━━━ Exercise input

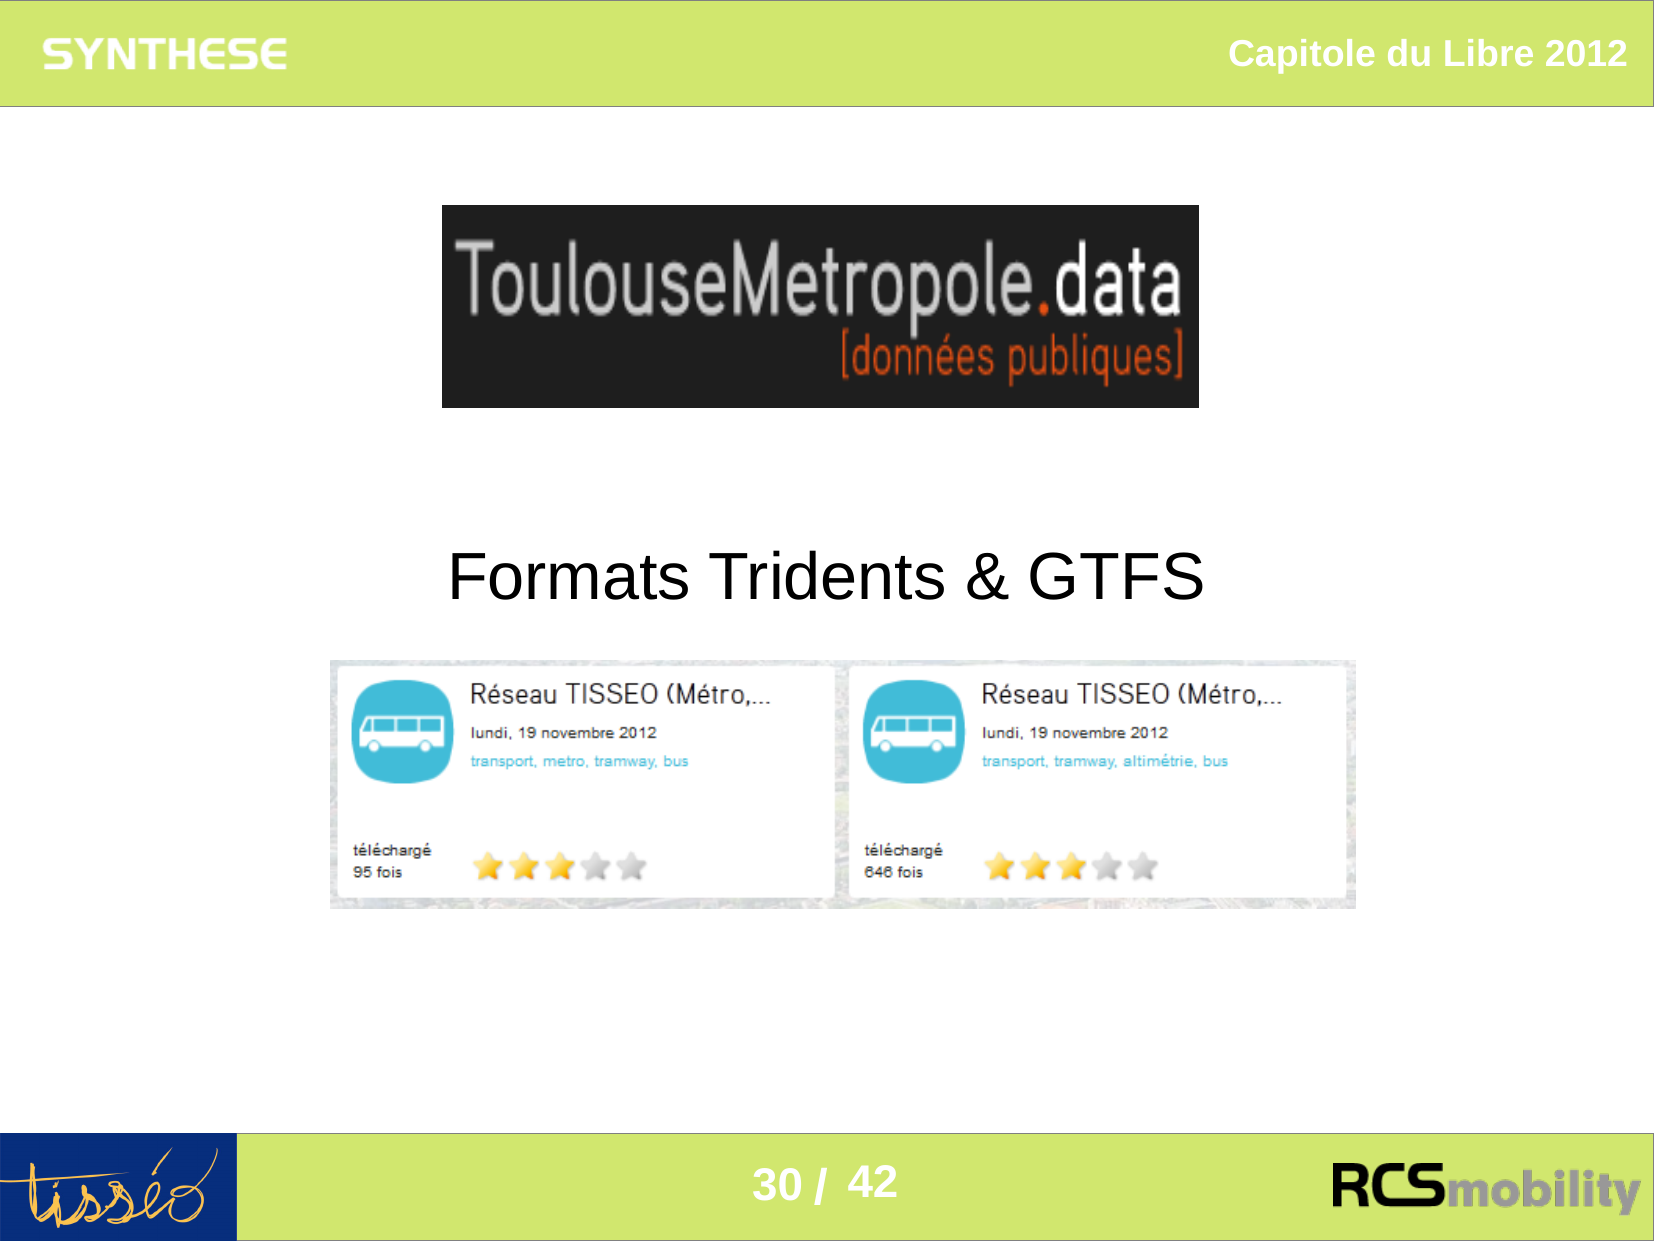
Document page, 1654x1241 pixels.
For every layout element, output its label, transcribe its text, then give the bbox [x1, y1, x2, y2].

text_box <numéro> [566, 1151, 818, 1241]
picture [0, 1133, 237, 1241]
text_box Capitole du Libre 2012 [0, 0, 1654, 107]
text_box 42 [832, 1149, 968, 1229]
picture [442, 205, 1199, 408]
picture [1333, 1163, 1642, 1217]
subtitle Formats Tridents & GTFS [82, 141, 1571, 1087]
picture [330, 660, 1356, 909]
text_box / [237, 1133, 1654, 1241]
picture [41, 35, 292, 73]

━━━━━━

Give back the material above word for word, leaving out the picture.

Document page, 1654x1241 pixels.
For every layout element, output its label, transcribe its text, then give the bbox [x1, y1, x2, y2].

text_box <numéro> [566, 1151, 818, 1241]
picture [0, 1133, 237, 1241]
text_box Capitole du Libre 2012 [0, 0, 1654, 107]
text_box 42 [832, 1149, 968, 1229]
picture [442, 205, 1199, 408]
picture [1333, 1163, 1642, 1217]
subtitle Formats Tridents & GTFS [82, 141, 1571, 1087]
picture [330, 660, 1356, 909]
text_box / [237, 1133, 1654, 1241]
picture [41, 35, 292, 73]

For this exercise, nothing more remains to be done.